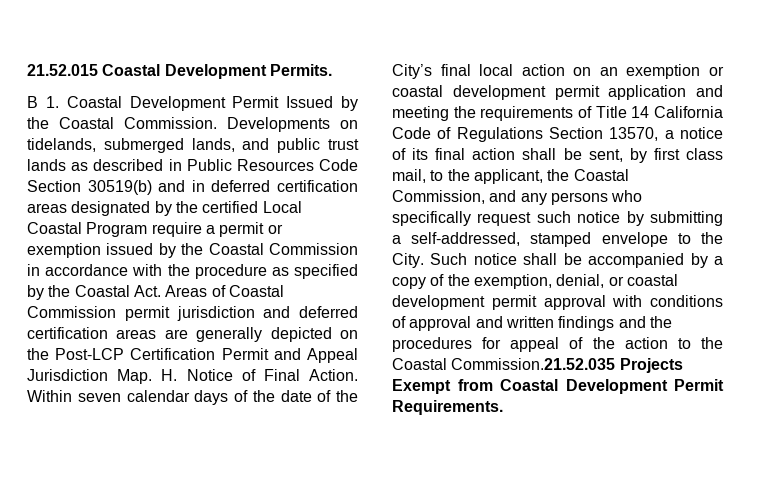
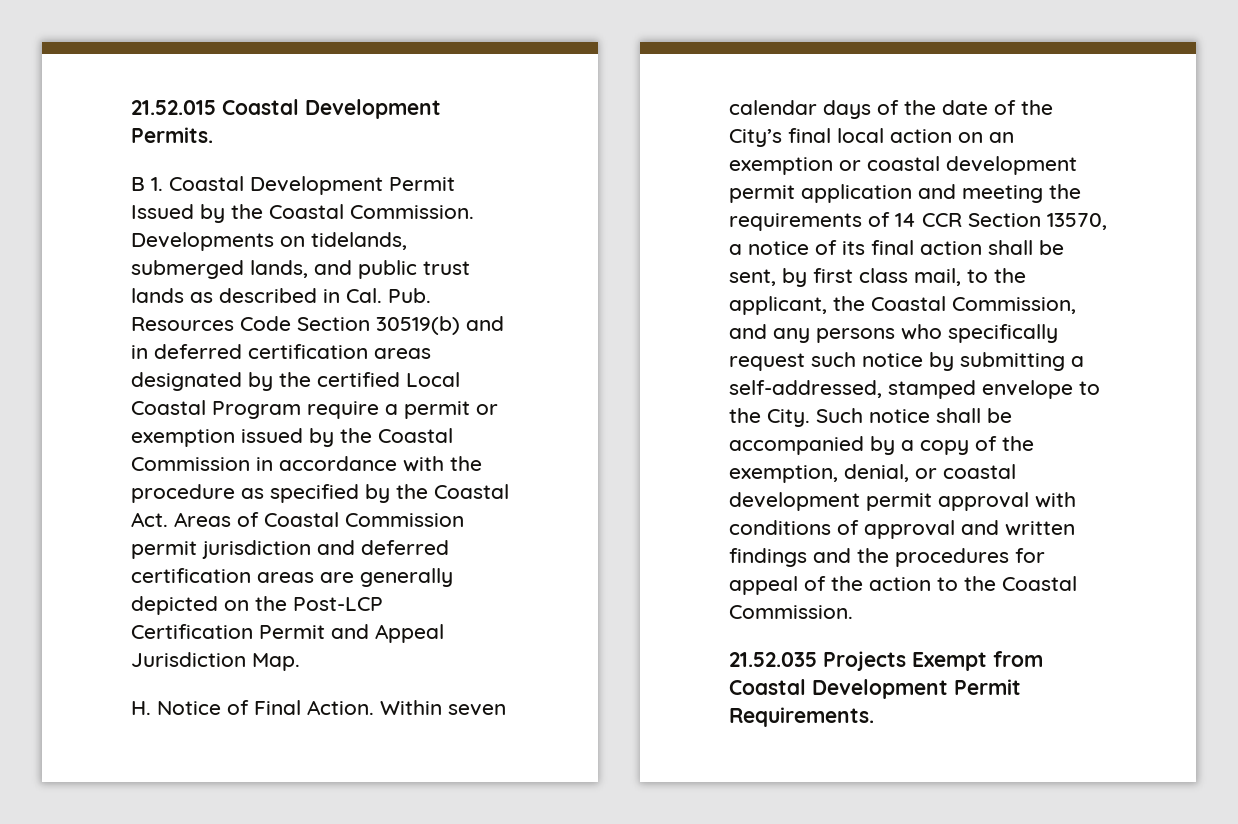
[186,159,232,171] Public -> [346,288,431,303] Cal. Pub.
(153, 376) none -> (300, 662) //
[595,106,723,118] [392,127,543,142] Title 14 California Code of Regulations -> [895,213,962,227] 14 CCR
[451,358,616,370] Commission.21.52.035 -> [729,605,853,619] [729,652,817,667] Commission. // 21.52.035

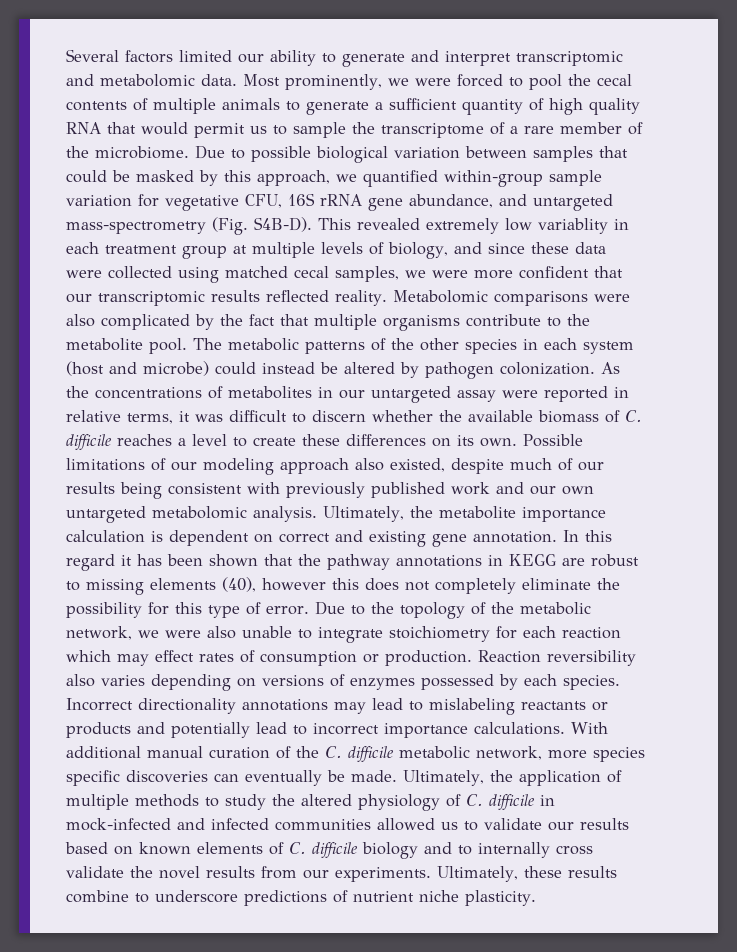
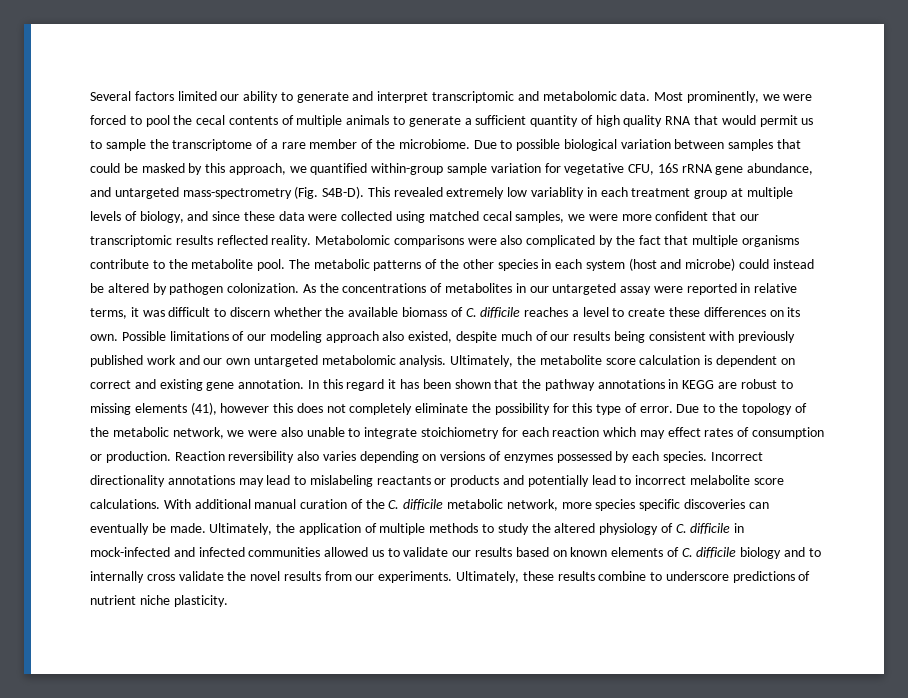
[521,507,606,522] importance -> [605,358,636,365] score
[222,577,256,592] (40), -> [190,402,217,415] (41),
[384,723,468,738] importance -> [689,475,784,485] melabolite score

========

▶ [Activity] Throughout the data above, count the lines in which the word "score" occurs; supply the number alone.

▶ [Reply] 2